● **Exercise details**
Copy out, from the entries below, each line that holds the string "Rendered".

[Opening Input for this task section]

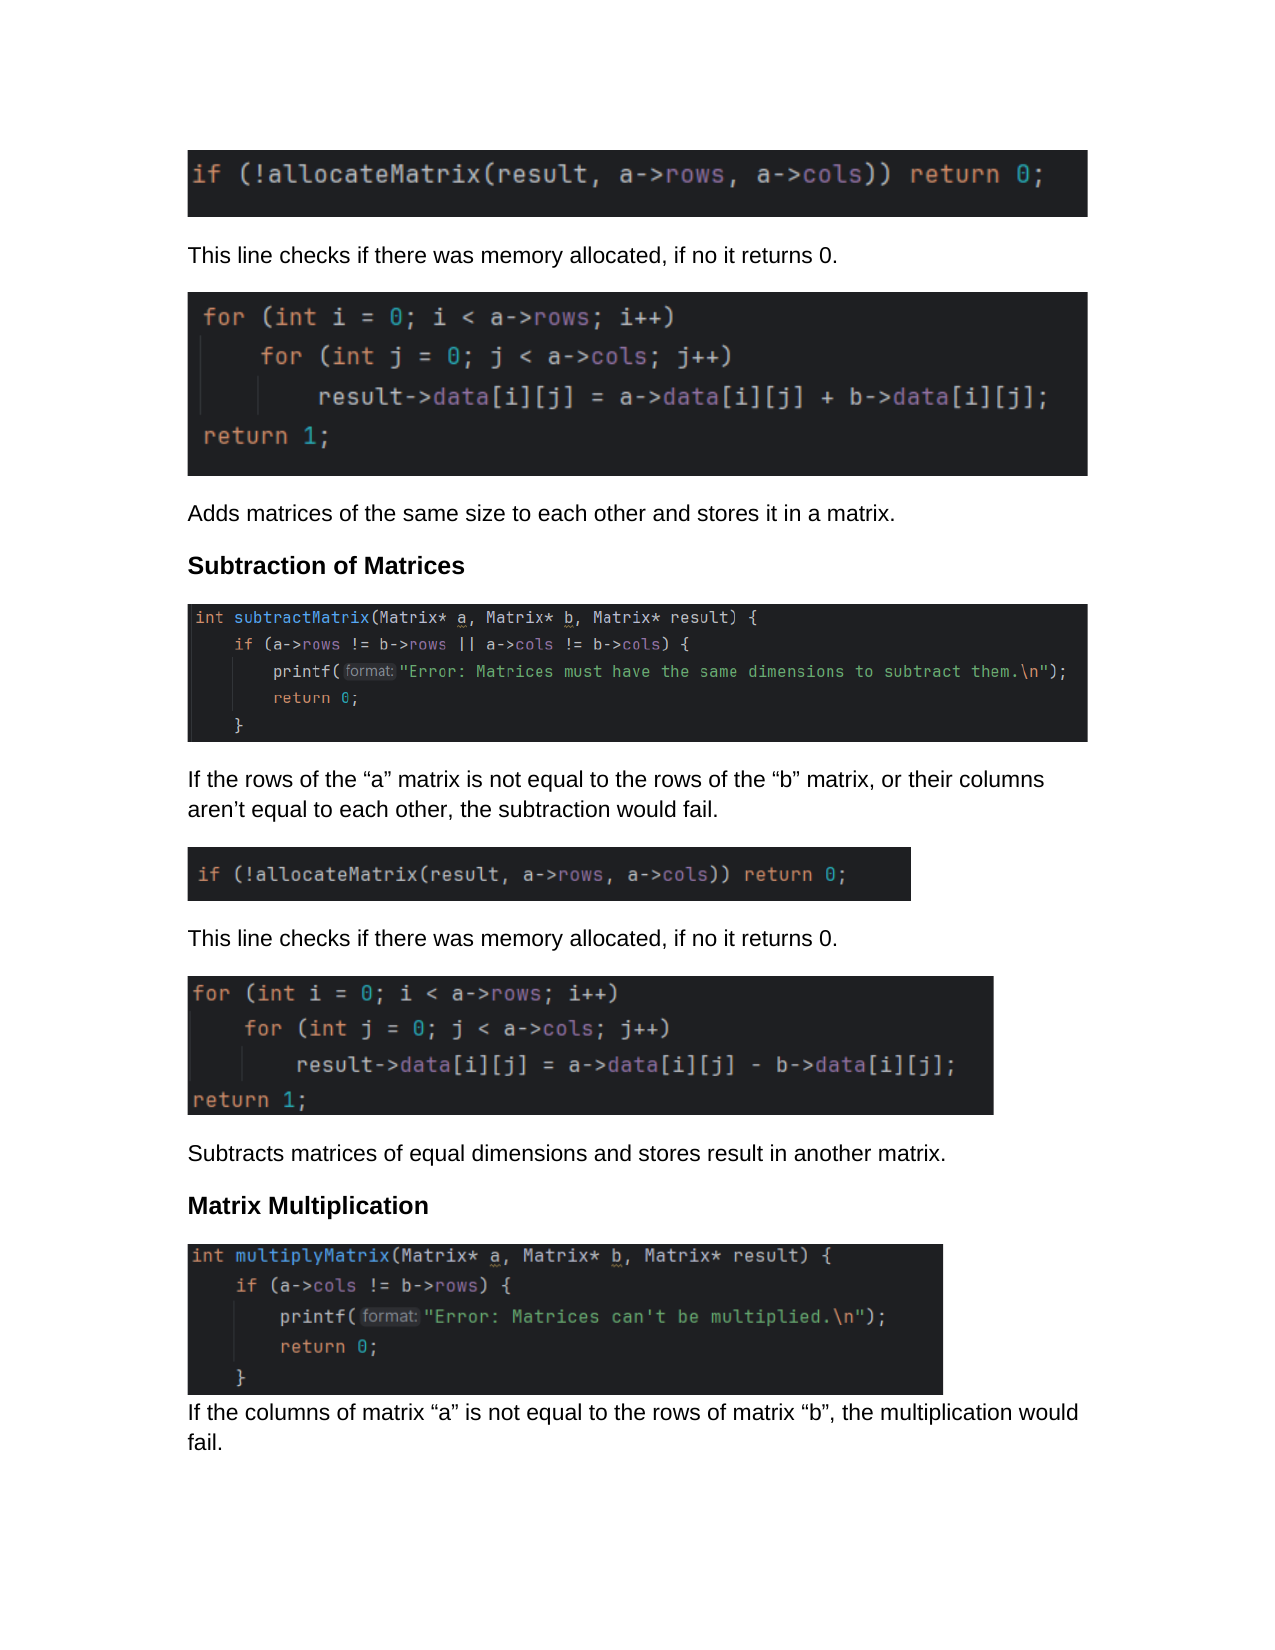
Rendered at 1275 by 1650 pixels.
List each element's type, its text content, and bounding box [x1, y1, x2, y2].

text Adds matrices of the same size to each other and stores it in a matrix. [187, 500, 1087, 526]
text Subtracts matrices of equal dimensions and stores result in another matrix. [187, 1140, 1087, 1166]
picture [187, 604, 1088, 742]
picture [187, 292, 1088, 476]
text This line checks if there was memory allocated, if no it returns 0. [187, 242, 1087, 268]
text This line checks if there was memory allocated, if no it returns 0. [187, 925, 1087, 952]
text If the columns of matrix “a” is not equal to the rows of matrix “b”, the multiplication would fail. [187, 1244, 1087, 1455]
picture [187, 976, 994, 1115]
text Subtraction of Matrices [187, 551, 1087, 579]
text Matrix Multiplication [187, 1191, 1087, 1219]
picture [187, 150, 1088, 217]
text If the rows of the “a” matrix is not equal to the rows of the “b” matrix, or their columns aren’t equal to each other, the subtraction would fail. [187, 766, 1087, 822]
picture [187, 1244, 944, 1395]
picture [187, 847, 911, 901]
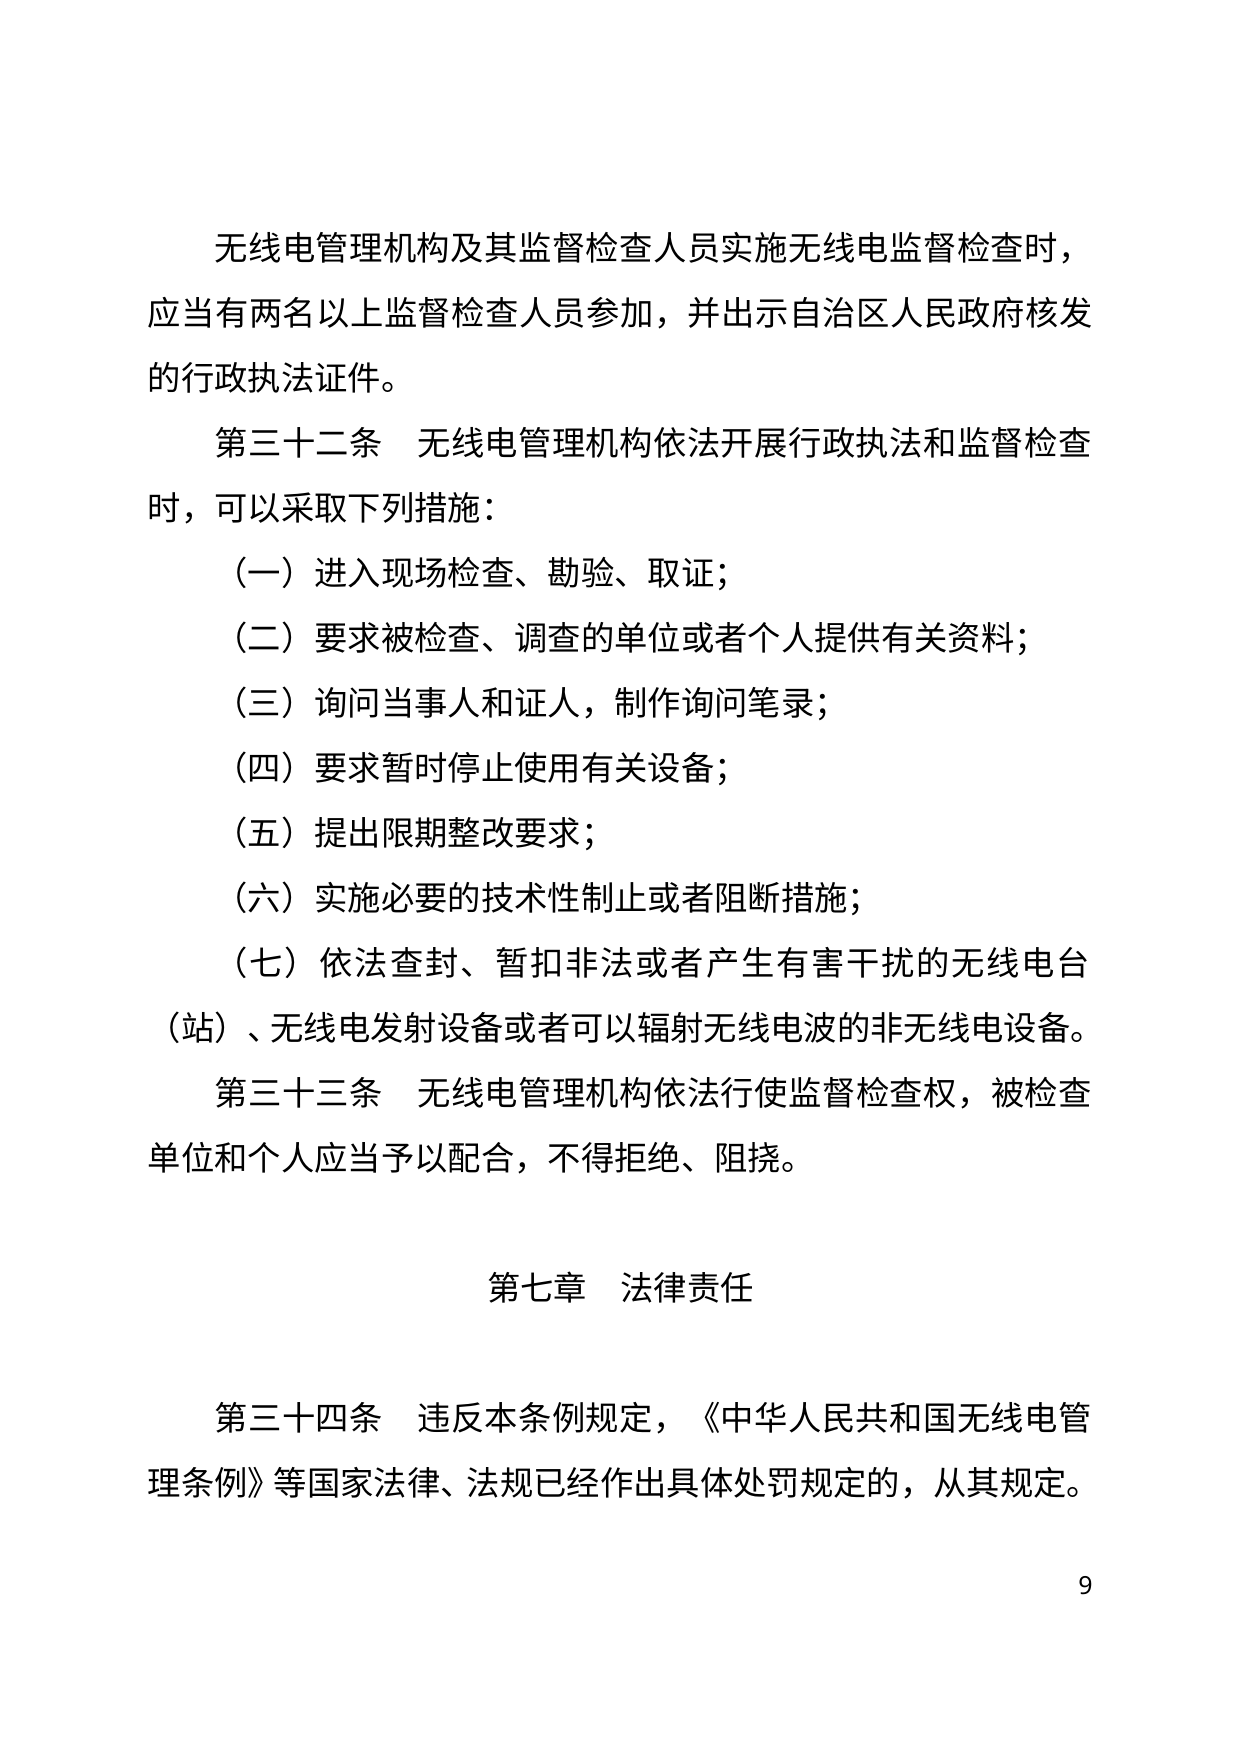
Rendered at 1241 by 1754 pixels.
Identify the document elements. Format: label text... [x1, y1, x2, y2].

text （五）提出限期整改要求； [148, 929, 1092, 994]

[Closing Input for this task section]

● **Solution below**
Rendered at 1275 by 1650 pixels.
Rendered at 1241 by 1754 pixels.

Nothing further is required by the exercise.